With regard to Coral Power's testimony concerning needed in-state transmission upgrades, we have recently scheduled a separate set of evidentiary hearings on the net economic benefits to ratepayers of relieving two potential in-state transmission constraints in Southern California, including alternatives to address potential congestion west of Miguel.45 On the issue of upgrades to Path 45, we note that SDG&E is already moving ahead with adding a second circuit to the La Rosita-Imperial Valley component of Path 45, which will increase the capacity of that path from 408 to approximately 800 MW this fall. There are already general discussions underway between SDG&E and CFE to consider additional upgrades to Path 45.46 We direct SDG&E to submit information on the status of those discussions and any upgrade proposals that would involve additional ratepayer funding in the monthly status reports ordered by D.01-03-077.47 To the extent that significant ratepayer funding is involved to further upgrade Path 45, we may include this issue in the evidentiary hearings on economic need for new transmission to the Southwest. However, if private developers or the CFE fund the additional upgrades, then we will not need to review the issue further in this proceeding.

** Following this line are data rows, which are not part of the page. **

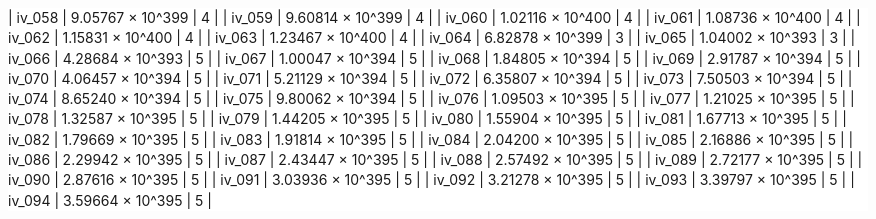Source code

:| iv_058 | 9.05767 × 10^399 | 4 |
| iv_059 | 9.60814 × 10^399 | 4 |
| iv_060 | 1.02116 × 10^400 | 4 |
| iv_061 | 1.08736 × 10^400 | 4 |
| iv_062 | 1.15831 × 10^400 | 4 |
| iv_063 | 1.23467 × 10^400 | 4 |
| iv_064 | 6.82878 × 10^399 | 3 |
| iv_065 | 1.04002 × 10^393 | 3 |
| iv_066 | 4.28684 × 10^393 | 5 |
| iv_067 | 1.00047 × 10^394 | 5 |
| iv_068 | 1.84805 × 10^394 | 5 |
| iv_069 | 2.91787 × 10^394 | 5 |
| iv_070 | 4.06457 × 10^394 | 5 |
| iv_071 | 5.21129 × 10^394 | 5 |
| iv_072 | 6.35807 × 10^394 | 5 |
| iv_073 | 7.50503 × 10^394 | 5 |
| iv_074 | 8.65240 × 10^394 | 5 |
| iv_075 | 9.80062 × 10^394 | 5 |
| iv_076 | 1.09503 × 10^395 | 5 |
| iv_077 | 1.21025 × 10^395 | 5 |
| iv_078 | 1.32587 × 10^395 | 5 |
| iv_079 | 1.44205 × 10^395 | 5 |
| iv_080 | 1.55904 × 10^395 | 5 |
| iv_081 | 1.67713 × 10^395 | 5 |
| iv_082 | 1.79669 × 10^395 | 5 |
| iv_083 | 1.91814 × 10^395 | 5 |
| iv_084 | 2.04200 × 10^395 | 5 |
| iv_085 | 2.16886 × 10^395 | 5 |
| iv_086 | 2.29942 × 10^395 | 5 |
| iv_087 | 2.43447 × 10^395 | 5 |
| iv_088 | 2.57492 × 10^395 | 5 |
| iv_089 | 2.72177 × 10^395 | 5 |
| iv_090 | 2.87616 × 10^395 | 5 |
| iv_091 | 3.03936 × 10^395 | 5 |
| iv_092 | 3.21278 × 10^395 | 5 |
| iv_093 | 3.39797 × 10^395 | 5 |
| iv_094 | 3.59664 × 10^395 | 5 |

Finally, with respect to SSRC's position in this proceeding, we concur that no conclusions can be made from the record in this proceeding regarding the adequacy of the in-state transmission grid in Southern California.

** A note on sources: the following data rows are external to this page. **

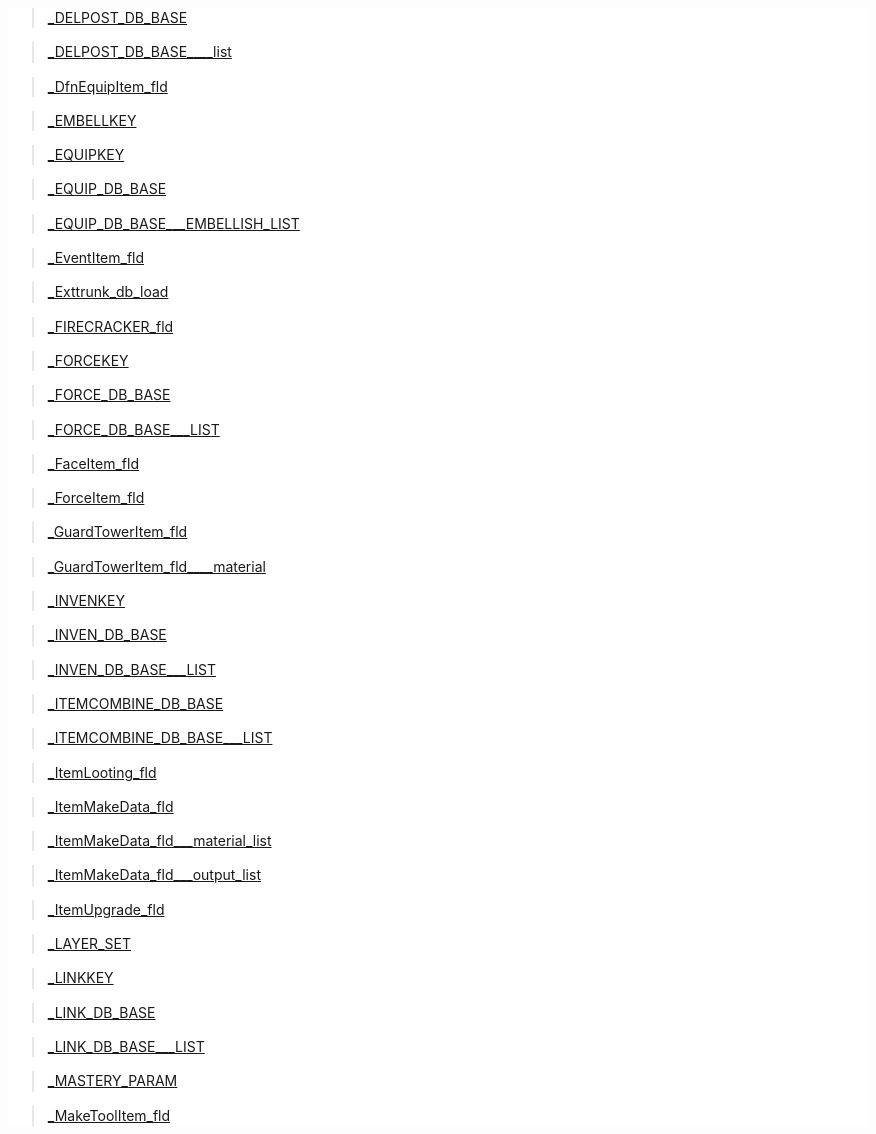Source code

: > [_DELPOST_DB_BASE](lua/classes/_DELPOST_DB_BASE.md)
 
> [_DELPOST_DB_BASE____list](lua/classes/_DELPOST_DB_BASE____list.md)
 
> [_DfnEquipItem_fld](lua/classes/_DfnEquipItem_fld.md)
 
> [_EMBELLKEY](lua/classes/_EMBELLKEY.md)
 
> [_EQUIPKEY](lua/classes/_EQUIPKEY.md)
 
> [_EQUIP_DB_BASE](lua/classes/_EQUIP_DB_BASE.md)
 
> [_EQUIP_DB_BASE___EMBELLISH_LIST](lua/classes/_EQUIP_DB_BASE___EMBELLISH_LIST.md)
 
> [_EventItem_fld](lua/classes/_EventItem_fld.md)
 
> [_Exttrunk_db_load](lua/classes/_Exttrunk_db_load.md)
 
> [_FIRECRACKER_fld](lua/classes/_FIRECRACKER_fld.md)
 
> [_FORCEKEY](lua/classes/_FORCEKEY.md)
 
> [_FORCE_DB_BASE](lua/classes/_FORCE_DB_BASE.md)
 
> [_FORCE_DB_BASE___LIST](lua/classes/_FORCE_DB_BASE___LIST.md)
 
> [_FaceItem_fld](lua/classes/_FaceItem_fld.md)
 
> [_ForceItem_fld](lua/classes/_ForceItem_fld.md)
 
> [_GuardTowerItem_fld](lua/classes/_GuardTowerItem_fld.md)
 
> [_GuardTowerItem_fld____material](lua/classes/_GuardTowerItem_fld____material.md)
 
> [_INVENKEY](lua/classes/_INVENKEY.md)
 
> [_INVEN_DB_BASE](lua/classes/_INVEN_DB_BASE.md)
 
> [_INVEN_DB_BASE___LIST](lua/classes/_INVEN_DB_BASE___LIST.md)
 
> [_ITEMCOMBINE_DB_BASE](lua/classes/_ITEMCOMBINE_DB_BASE.md)
 
> [_ITEMCOMBINE_DB_BASE___LIST](lua/classes/_ITEMCOMBINE_DB_BASE___LIST.md)
 
> [_ItemLooting_fld](lua/classes/_ItemLooting_fld.md)
 
> [_ItemMakeData_fld](lua/classes/_ItemMakeData_fld.md)
 
> [_ItemMakeData_fld___material_list](lua/classes/_ItemMakeData_fld___material_list.md)
 
> [_ItemMakeData_fld___output_list](lua/classes/_ItemMakeData_fld___output_list.md)
 
> [_ItemUpgrade_fld](lua/classes/_ItemUpgrade_fld.md)
 
> [_LAYER_SET](lua/classes/_LAYER_SET.md)
 
> [_LINKKEY](lua/classes/_LINKKEY.md)
 
> [_LINK_DB_BASE](lua/classes/_LINK_DB_BASE.md)
 
> [_LINK_DB_BASE___LIST](lua/classes/_LINK_DB_BASE___LIST.md)
 
> [_MASTERY_PARAM](lua/classes/_MASTERY_PARAM.md)
 
> [_MakeToolItem_fld](lua/classes/_MakeToolItem_fld.md)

16 See D.88-12-030. 17 RT at 170. 18 RT at 316-317, 338. 19 RT at 339. 20 RT at 317. 21 RT at 339. 22 RT at 213-219, 314-321. 23 RT at 316, 326. 24 Exhs. 28 (Table 3A) and 32; RT at 314-315, 339-342. 25 Instead of calculating a different derate formula for the baseload, baseload plus 10% and baseload plus 20% runs, Witness Le applied the formula derived for the baseload run to all three. RT at 322, 332-333. ISO Opening Brief, pp. 11-12. 26 ISO Opening Brief, p. 17. 27 RT at 114-115. 28 ISO Opening Brief, p. 12, 17. RT at 213-219, 314-321. As noted in Section 4.8 above, the total amount of import capability is adjusted to reflect the entitlements for ISO controlled grid and other commitments. Thus the 13,200 MW translates into 7,319 MW of available import capability in the model for the purpose of assessing system reliability. 29 RT at 191. 30 RT at 273-280. 31 RT at 284, 287. 32 RT at 191. 33 Exh. 17, p. 2. 34 RT at 19-21. 35 RT at 23. 36 Exh. 10, Table 1. 37 RT at 191. 38 RT at 165-167. 39 RT at 65, 113, 152-153. 40 RT at 136-142. 41 Exh. 15; RT at 127-128, 133-134, 154-155. 42 This range does not include the Otay Mesa project discussed in Coral Power's testimony, which is already included in SDG&E's in-state new generation queue. 43 RT at 121-122, 124. 44 RT at 121-123. 45 See Administrative Law Judge's Ruling dated July 19, 2001. 46 RT at 114-115, 148-149. 47 D.01-03-077, Ordering Paragraph 2.